News and Tribune

January 29, 2010

HOWEY: The decks were stacked against Obama

By BRIAN HOWEY

INDIANAPOLIS — We are not seeing any “1.19.13” bumper stickers — yet — but at the end of President Obama’s first year at the White House, he is receiving a stinging rebuke from the most liberal state in the union with the election of Republican Scott Brown to the Senate.

It closed an absolutely wild year and prompted me to go back and look at what I said as Obama entered the presidency. I predicted that given the array of problems Obama inherited when he entered the White House, the deck was stacked against him. I said his approval rating would probably be in the 40th percentile by November 2009. There were too many “damned-if-you-do; damned-if-you-don’t” scenarios.

And here we are! Do you pull out of Afghanistan and take heat as a war wimp soft on terror, or push forward with a surge? On that one, Obama committed troops to what appears to be a quagmire, only to find the next terror attack attempt emanating from Yemen, the new al-Qaida redoubt.

Do you let General Motors and Chrysler liquidate? If you do, the 10 percent jobless rate surges to 12 to 15 percent as the rest of the auto sector collapses. The American manufacturing base — a bare 12 percent of the economy — erodes further. On this one, Obama rejected two GM and Chrysler restructuring plans, forced them into an accelerated bankruptcy, and GM plans to repay its TARP funds by June. Chrysler is still a precarious basket case.

What do you do with Wall Street, the true benefactor of the biggest political payoff in U.S. history with $780 billion at the end of the Bush presidency? Here, Obama has made headlines docking executive bonuses and is now talking about a tax to regain the TARP funds, estranging him from 2008 supporter Warren Buffett. But little has been done structurally to keep the barons from doing the exact same things they did leading up to that meltdown. Here it appears Americans will be condemned to repeat history, though Obama is tagged as the “socialist” while Bush is not. Go figure.

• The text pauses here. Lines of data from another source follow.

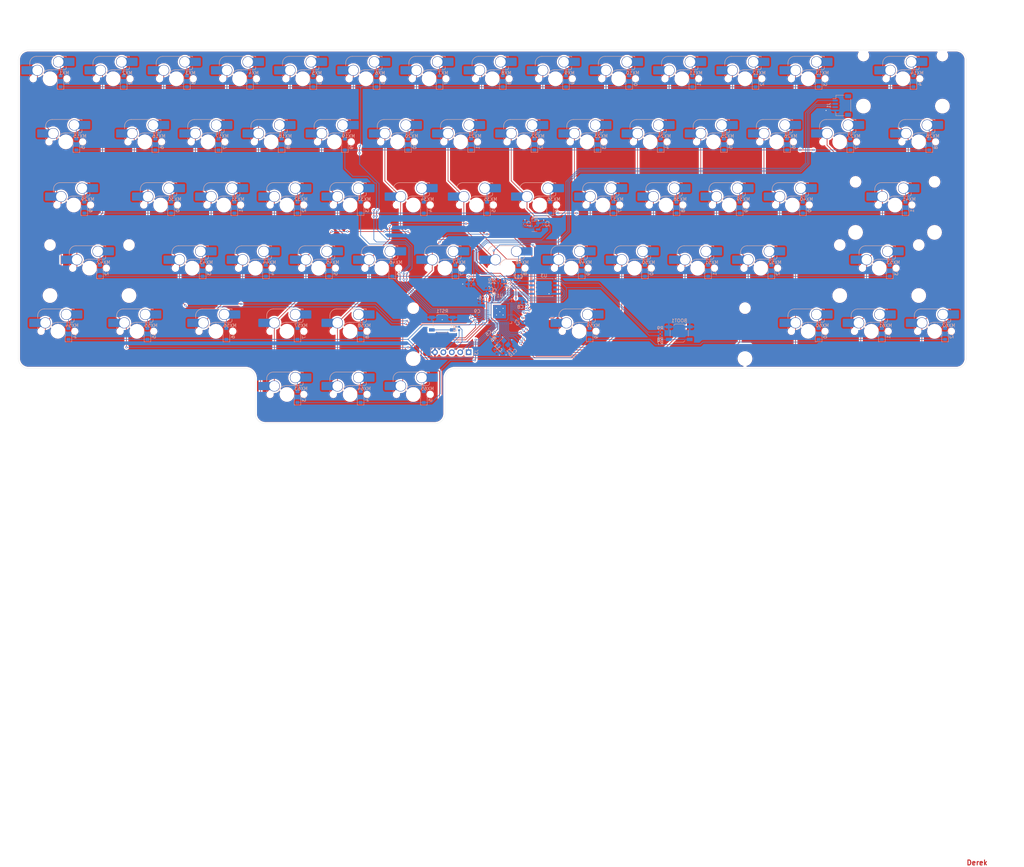
<source format=kicad_pcb>
(kicad_pcb
	(version 20240108)
	(generator "pcbnew")
	(generator_version "8.0")
	(general
		(thickness 1.6)
		(legacy_teardrops no)
	)
	(paper "A3")
	(layers
		(0 "F.Cu" signal)
		(31 "B.Cu" signal)
		(32 "B.Adhes" user "B.Adhesive")
		(33 "F.Adhes" user "F.Adhesive")
		(34 "B.Paste" user)
		(35 "F.Paste" user)
		(36 "B.SilkS" user "B.Silkscreen")
		(37 "F.SilkS" user "F.Silkscreen")
		(38 "B.Mask" user)
		(39 "F.Mask" user)
		(40 "Dwgs.User" user "User.Drawings")
		(41 "Cmts.User" user "User.Comments")
		(42 "Eco1.User" user "User.Eco1")
		(43 "Eco2.User" user "User.Eco2")
		(44 "Edge.Cuts" user)
		(45 "Margin" user)
		(46 "B.CrtYd" user "B.Courtyard")
		(47 "F.CrtYd" user "F.Courtyard")
		(48 "B.Fab" user)
		(49 "F.Fab" user)
		(50 "User.1" user)
		(51 "User.2" user)
		(52 "User.3" user)
		(53 "User.4" user)
		(54 "User.5" user)
		(55 "User.6" user)
		(56 "User.7" user)
		(57 "User.8" user)
		(58 "User.9" user)
	)
	(setup
		(pad_to_mask_clearance 0)
		(allow_soldermask_bridges_in_footprints no)
		(pcbplotparams
			(layerselection 0x00010fc_ffffffff)
			(plot_on_all_layers_selection 0x0000000_00000000)
			(disableapertmacros no)
			(usegerberextensions no)
			(usegerberattributes yes)
			(usegerberadvancedattributes yes)
			(creategerberjobfile yes)
			(dashed_line_dash_ratio 12.000000)
			(dashed_line_gap_ratio 3.000000)
			(svgprecision 4)
			(plotframeref no)
			(viasonmask no)
			(mode 1)
			(useauxorigin no)
			(hpglpennumber 1)
			(hpglpenspeed 20)
			(hpglpendiameter 15.000000)
			(pdf_front_fp_property_popups yes)
			(pdf_back_fp_property_popups yes)
			(dxfpolygonmode yes)
			(dxfimperialunits yes)
			(dxfusepcbnewfont yes)
			(psnegative no)
			(psa4output no)
			(plotreference yes)
			(plotvalue yes)
			(plotfptext yes)
			(plotinvisibletext no)
			(sketchpadsonfab no)
			(subtractmaskfromsilk no)
			(outputformat 1)
			(mirror no)
			(drillshape 1)
			(scaleselection 1)
			(outputdirectory "")
		)
	)
	(net 0 "")
	(net 1 "Net-(BOOT1-Pad2)")
	(net 2 "GND")
	(net 3 "+5V")
	(net 4 "+3V3")
	(net 5 "+1V1")
	(net 6 "XIN")
	(net 7 "Net-(C11-Pad2)")
	(net 8 "Row 0")
	(net 9 "Net-(D1-A)")
	(net 10 "Row 1")
	(net 11 "Net-(D2-A)")
	(net 12 "Row 2")
	(net 13 "Net-(D3-A)")
	(net 14 "Row 3")
	(net 15 "Net-(D4-A)")
	(net 16 "Row 4")
	(net 17 "Net-(D5-A)")
	(net 18 "Net-(D6-A)")
	(net 19 "Row 5")
	(net 20 "Net-(D7-A)")
	(net 21 "Col 0")
	(net 22 "Col 1")
	(net 23 "Net-(D8-A)")
	(net 24 "Net-(D9-A)")
	(net 25 "Col 2")
	(net 26 "Col 3")
	(net 27 "Net-(D10-A)")
	(net 28 "Net-(D11-A)")
	(net 29 "Col 4")
	(net 30 "Col 5")
	(net 31 "Net-(D12-A)")
	(net 32 "Col 6")
	(net 33 "Net-(D13-A)")
	(net 34 "Col 7")
	(net 35 "Net-(D14-A)")
	(net 36 "Net-(D15-A)")
	(net 37 "Col 8")
	(net 38 "Net-(D16-A)")
	(net 39 "Col 9")
	(net 40 "Col 10")
	(net 41 "Net-(D17-A)")
	(net 42 "Net-(D18-A)")
	(net 43 "Col 11")
	(net 44 "Col 12")
	(net 45 "Net-(D19-A)")
	(net 46 "Net-(D20-A)")
	(net 47 "Col 14")
	(net 48 "Net-(D21-A)")
	(net 49 "Col 13")
	(net 50 "Net-(D22-A)")
	(net 51 "Net-(D23-A)")
	(net 52 "Net-(D24-A)")
	(net 53 "Net-(D25-A)")
	(net 54 "Net-(D26-A)")
	(net 55 "Net-(D27-A)")
	(net 56 "Net-(D28-A)")
	(net 57 "Net-(D29-A)")
	(net 58 "Net-(D30-A)")
	(net 59 "Net-(D31-A)")
	(net 60 "Net-(D32-A)")
	(net 61 "Net-(D33-A)")
	(net 62 "Net-(D34-A)")
	(net 63 "Net-(D35-A)")
	(net 64 "Net-(D36-A)")
	(net 65 "Net-(D37-A)")
	(net 66 "Net-(D38-A)")
	(net 67 "Net-(D39-A)")
	(net 68 "Net-(D40-A)")
	(net 69 "Net-(D41-A)")
	(net 70 "Net-(D42-A)")
	(net 71 "Net-(D43-A)")
	(net 72 "Net-(D44-A)")
	(net 73 "Net-(D45-A)")
	(net 74 "Net-(D46-A)")
	(net 75 "Net-(D47-A)")
	(net 76 "Net-(D48-A)")
	(net 77 "Net-(D49-A)")
	(net 78 "Net-(D50-A)")
	(net 79 "Net-(D51-A)")
	(net 80 "Net-(D52-A)")
	(net 81 "Net-(D53-A)")
	(net 82 "Net-(D54-A)")
	(net 83 "unconnected-(U1-GPIO5-Pad7)")
	(net 84 "Net-(D55-A)")
	(net 85 "unconnected-(U1-GPIO6-Pad8)")
	(net 86 "Net-(D56-A)")
	(net 87 "unconnected-(U1-GPIO9-Pad12)")
	(net 88 "Net-(D57-A)")
	(net 89 "unconnected-(U1-GPIO8-Pad11)")
	(net 90 "Net-(D58-A)")
	(net 91 "unconnected-(U1-GPIO7-Pad9)")
	(net 92 "Net-(D59-A)")
	(net 93 "Net-(D60-A)")
	(net 94 "Net-(D61-A)")
	(net 95 "Net-(D62-A)")
	(net 96 "Net-(D63-A)")
	(net 97 "Net-(D64-A)")
	(net 98 "Net-(D65-A)")
	(net 99 "D-")
	(net 100 "D+")
	(net 101 "RESET")
	(net 102 "SWD")
	(net 103 "SWC")
	(net 104 "Net-(U1-USB_DP)")
	(net 105 "Net-(U1-USB_DM)")
	(net 106 "XOUT")
	(net 107 "Q_SEL")
	(net 108 "Net-(R8-Pad2)")
	(net 109 "unconnected-(U1-GPIO26_ADC0-Pad38)")
	(net 110 "Q_100")
	(net 111 "Q_101")
	(net 112 "unconnected-(U1-GPIO27_ADC1-Pad39)")
	(net 113 "Q_CLK")
	(net 114 "unconnected-(U1-GPIO29_ADC3-Pad41)")
	(net 115 "unconnected-(U1-GPIO28_ADC2-Pad40)")
	(net 116 "Q_103")
	(net 117 "Q_102")
	(footprint "PCM_marbastlib-mx:STAB_MX_2.75u" (layer "F.Cu") (at 285.75 96.775))
	(footprint "PCM_marbastlib-mx:STAB_MX_2.25u" (layer "F.Cu") (at 290.5125 77.725))
	(footprint "PCM_marbastlib-mx:STAB_MX_6.25u" (layer "F.Cu") (at 195.2625 115.825))
	(footprint "PCM_marbastlib-mx:STAB_MX_2.25u" (layer "F.Cu") (at 47.625 96.775))
	(footprint "PCM_marbastlib-mx:STAB_MX_2u" (layer "F.Cu") (at 292.89375 39.625))
	(footprint "PCM_marbastlib-mx:SW_MX_HS_CPG151101S11_1u" (layer "B.Cu") (at 192.88125 96.775 180))
	(footprint "Diode_SMD:D_SOD-123" (layer "B.Cu") (at 219.86875 59.46875 90))
	(footprint "Diode_SMD:D_SOD-123" (layer "B.Cu") (at 205.58125 78.51875 90))
	(footprint "Package_SO:SOIC-8_5.23x5.23mm_P1.27mm" (layer "B.Cu") (at 184.649663 102.60299 180))
	(footprint "PCM_marbastlib-mx:SW_MX_HS_CPG151101S11_1u" (layer "B.Cu") (at 69.05625 77.725 180))
	(footprint "PCM_marbastlib-mx:SW_MX_HS_CPG151101S11_1u" (layer "B.Cu") (at 292.89375 39.625 180))
	(footprint "Diode_SMD:D_SOD-123" (layer "B.Cu") (at 293.6875 78.51875 90))
	(footprint "Diode_SMD:D_SOD-123" (layer "B.Cu") (at 134.14375 40.41875 90))
	(footprint "Capacitor_SMD:C_0402_1005Metric" (layer "B.Cu") (at 184.568913 83.436475 90))
	(footprint "PCM_marbastlib-mx:SW_MX_HS_CPG151101S11_1u" (layer "B.Cu") (at 173.83125 96.775 180))
	(footprint "Diode_SMD:D_SOD-123" (layer "B.Cu") (at 248.44375 40.41875 90))
	(footprint "Diode_SMD:D_SOD-123" (layer "B.Cu") (at 129.38125 135.66875 90))
	(footprint "Diode_SMD:D_SOD-123" (layer "B.Cu") (at 88.9 116.61875 90))
	(footprint "PCM_marbastlib-mx:SW_MX_HS_CPG151101S11_1u" (layer "B.Cu") (at 302.41875 115.825 180))
	(footprint "PCM_marbastlib-mx:SW_MX_HS_CPG151101S11_1u" (layer "B.Cu") (at 111.91875 39.625 180))
	(footprint "PCM_marbastlib-mx:SW_MX_HS_CPG151101S11_1u" (layer "B.Cu") (at 126.20625 77.725 180))
	(footprint "Capacitor_SMD:C_0402_1005Metric" (layer "B.Cu") (at 173.06814 101.490009 90))
	(footprint "Connector_PinHeader_2.54mm:PinHeader_1x05_P2.54mm_Vertical"
		(layer "B.Cu")
		(uuid "25dd4400-ab5e-4915-b046-c309b9e3f128")
		(at 161.948285 122.155926 90)
		(descr "Through hole straight pin header, 1x05, 2.54mm pitch, single row")
		(tags "Through hole pin header T
... [3010347 chars truncated]
</source>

The stimulus? It’s fueling the Tea Party movement. Republicans lash out at the stimulus, but here in Indiana, it bailed the state out and kept severe education cuts temporarily at bay. Without the Obama stimulus, we would be raising taxes and shutting down services. Some economists don’t believe the stimulus was enough and others are outraged that Pelosi and Reid back-loaded it for political advantage later this year. With the jobless rate at 10 percent, I can hear James Carville’s wicked voice: “It’s the economy stupid.”

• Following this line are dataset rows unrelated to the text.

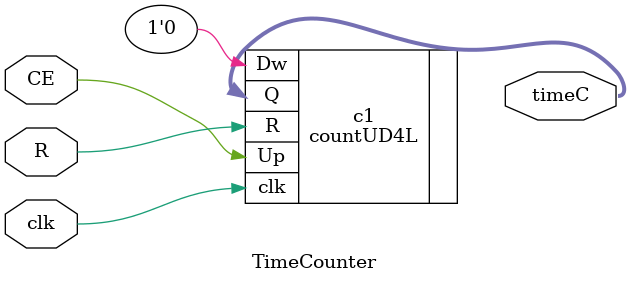
<source format=v>
`timescale 1ns / 1ps


module TimeCounter(
    input clk,
    input CE,
    input R,
    output [3:0] timeC
    );
    
    countUD4L c1 (.clk(clk), .R(R), .Up(CE), .Dw(1'b0), .Q(timeC));
endmodule

</source>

Energy? We had virtually no energy policy during the Bush-Cheney years. Obama’s efforts to increase CAFE standards and incentives to the electric car sector appears to be paying off, particularly here in Indiana as EnerDel grows and Th!nk comes to the state. In a normal year, this would have been a major achievement. In the year of Obama, it’s almost an afterthought.

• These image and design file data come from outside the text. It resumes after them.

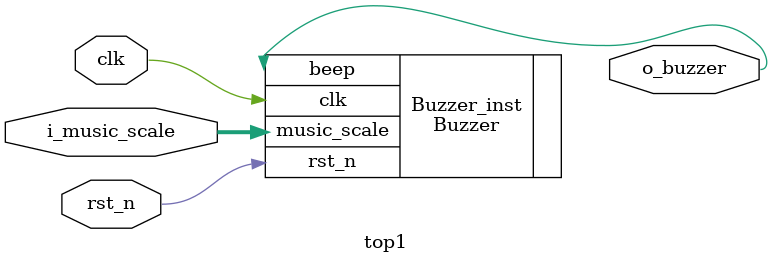
<source format=v>
`timescale 1ns / 1ps


module top1(
    input clk,
    input rst_n,
    input [5:0] i_music_scale,
    output o_buzzer
    );

    Buzzer Buzzer_inst(
       .clk(clk),
       .rst_n(rst_n),
       .music_scale(i_music_scale),
       .beep(o_buzzer)
    );

endmodule

</source>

Education? I remember riding back from Kokomo with Gov. Daniels in the fall of ‘08 as he contemplated a potential “President Obama” and said that if he had the guts, he could reshape American education in a Nixon-goes-to-China type scenario. On this front, Obama and Daniels are speaking from a similar script. Daniels and Supt. Tony Bennett have embraced the Race to the Top.

Health care? Now we know why the White House was pressing for the reforms to pass the House last July before the August recess. When they didn’t, the Guns of August appeared, watering the tree of liberty with the blood of patriots and young presidents. This is the proverbial snowball in hell that grew into the ballot box shots in Lexington on Tuesday. Republicans like Sen. Lugar counseled Obama to concentrate on the economy and take an incremental approach. Such counsel fell on deaf ears, even for Obama who used Lugar as a campaign example of consensus building.

You can understand how Obama made the decision to use his political capital early, forge historic reforms and hope that good public policy nourishes his reelection three years hence. Today, it stands in shambles. Obama vowed during countless Indiana campaign appearances that he would reach out to Republicans. It was a half-hearted effort on both sides. Leaving the details to the Congressional liberal leaders has provoked a vigorous backlash.

The deficits? Whew! This just makes folks angry, particularly Republicans and Sen. Bayh. The $1.4 trillion deficit is staggering. But give Obama credit for at least putting everything on the ledger; as opposed to the good old Bush-Cheney days where about a trillion dollars spent on two wars weren’t counted.

So, we’re looking at a one-term president, right? Not so fast. President Clinton lost the health reforms in 1993 and Congress in 1994. Two years later, he had a relatively easy reelection victory over Bob Dole. The problem for Republicans is they don’t even have presidential timber as credible as Bob Dole right now.

The odds were so stacked against President Obama and are even more so today. We just can’t wait to get the Republicans back in control so they keep a lid on things.